To make suppli out of the risotto:

  • risotto
  • 1 beaten egg FOR EACH CUP OF RISOTTO
  • bread crumbs or panko bread crumbs
  • plenty of oil for frying
  • mozzarella in one-inch cubes (I use about a pound of cheese per 24 suppli)

Instructions

  1. Makes enough risotto for 24+ suppli the size of goose eggs.


    Set chicken stock to simmer in a pot.

    In a large pan, melt 8 Tbs. of the butter, and cook onions slowly until soft but not brown.

    Stir in raw rice and cook 7-8 minutes or more, stirring, until the grains glisten and are opaque.

    Pour in the wine and boil until wine is absorbed.

    Add 4 cups of simmering stock and cook uncovered, stirring occasionally until the liquid is almost absorbed.

    Add 4 more cups of stock and cook until absorbed.

    If the rice is not tender by this point, keep adding cups of stock until it is tender. You really want the rice to expand and become creamy.

    When rice is done, gently stir in the other 8 Tbs of butter and the grated cheese with a fork.

  2. This risotto is wonderful to eat on its own, but if you want to make suppli out of it, read on!

  3. TO MAKE THE SUPPLI:

    Beat the eggs and gently mix them into the risotto.


    Scoop up about 1/4 cup risotto mixture. Press a cube of mozzarella. Top with another 1/4 cup scoop of risotto. Roll and form an egg shape with your hands.


    Roll and coat each risotto ball in bread crumbs and lay in pan to refrigerate. 


    Chill for at least an hour to make the balls hold together when you fry them.


    Put enough oil in pan to submerge the suppli. Heat slowly until it's bubbling nicely, but not so hot that it's smoking. It's the right temperature when little bubbles form on a wooden spoon submerged in the oil. 

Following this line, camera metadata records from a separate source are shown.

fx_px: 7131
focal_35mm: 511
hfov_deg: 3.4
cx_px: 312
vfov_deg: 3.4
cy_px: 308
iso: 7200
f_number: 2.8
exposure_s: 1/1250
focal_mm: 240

    Preheat the oven if you are making a large batch, and put a paper-lined pan in the oven.


    Carefully lower suppli into the oil. Don't crowd them! Just do a few at a time. Let them fry for a few minutes and gently dislodge them from the bottom. Turn once if necessary. They should be golden brown all over. 


    Carefully remove the suppli from the oil with a slotted spoon and eat immediately, or keep them warm in the oven. 

 

Garlic parmesan mashed potatoes

Ingredients

  • 5-6 lbs potatoes
  • 8-10 cloves garlic, peeled and smashed
  • 8 Tbsp butter
  • 1-1/2 cups milk
  • 8 oz grated parmesan
  • salt and pepper

Instructions

  1. Peel the potatoes and put them in a pot. Cover the with water. Add a bit of salt and the smashed garlic cloves.

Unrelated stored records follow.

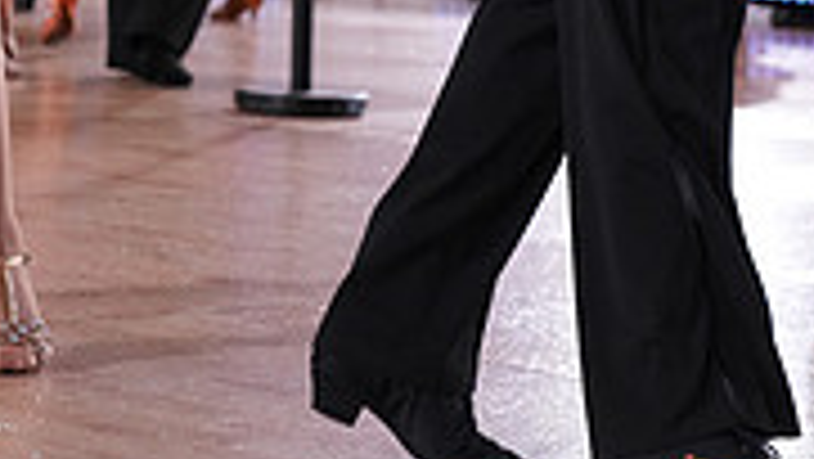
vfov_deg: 6.8
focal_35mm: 171
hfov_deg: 12.6
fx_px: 3693
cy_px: -585
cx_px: 236
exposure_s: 1/500
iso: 2000
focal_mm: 51
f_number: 4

  2. Cover and bring to a boil, then simmer with lid loosely on until the potatoes are tender, about 25 minutes.

  3. Drain the water out of the pot. Add the butter and milk and mash well.

  4. Add the parmesan and salt and pepper to taste and stir until combined.

 

Gochujang bulgoki (spicy Korean pork)


Ingredients

  • 1.5 pound boneless pork, sliced thin
  • 4 carrots in matchsticks or shreds
  • 1 onion sliced thin

sauce:

  • 5 generous Tbsp gochujang (fermented pepper paste)
  • 2 Tbsp honey
  • 2 tsp sugar
  • 2 Tbsp soy sauce
  • 5 cloves minced garlic

Serve with white rice and nori (seaweed sheets) or lettuce leaves to wrap

Instructions

  1. Combine pork, onions, and carrots.

    Mix together all sauce ingredients and stir into pork and vegetables. 

    Cover and let marinate for several hours or overnight.

    Heat a pan with a little oil and sauté the pork mixture until pork is cooked through.

    Serve with rice and lettuce or nori. Eat by taking pieces of lettuce or nori, putting a scoop of meat and rice in, and making little bundles to eat. 

 

Sesame broccoli

Ingredients

  • broccoli spears
  • sesame seeds
  • sesame oil
  • soy sauce

Instructions

  1. Preheat broiler to high.

    Toss broccoli spears with sesame oil. 

    Spread in shallow pan. Drizzle with soy sauce and sprinkle with sesame seeds

    Broil for six minutes or longer, until broccoli is slightly charred.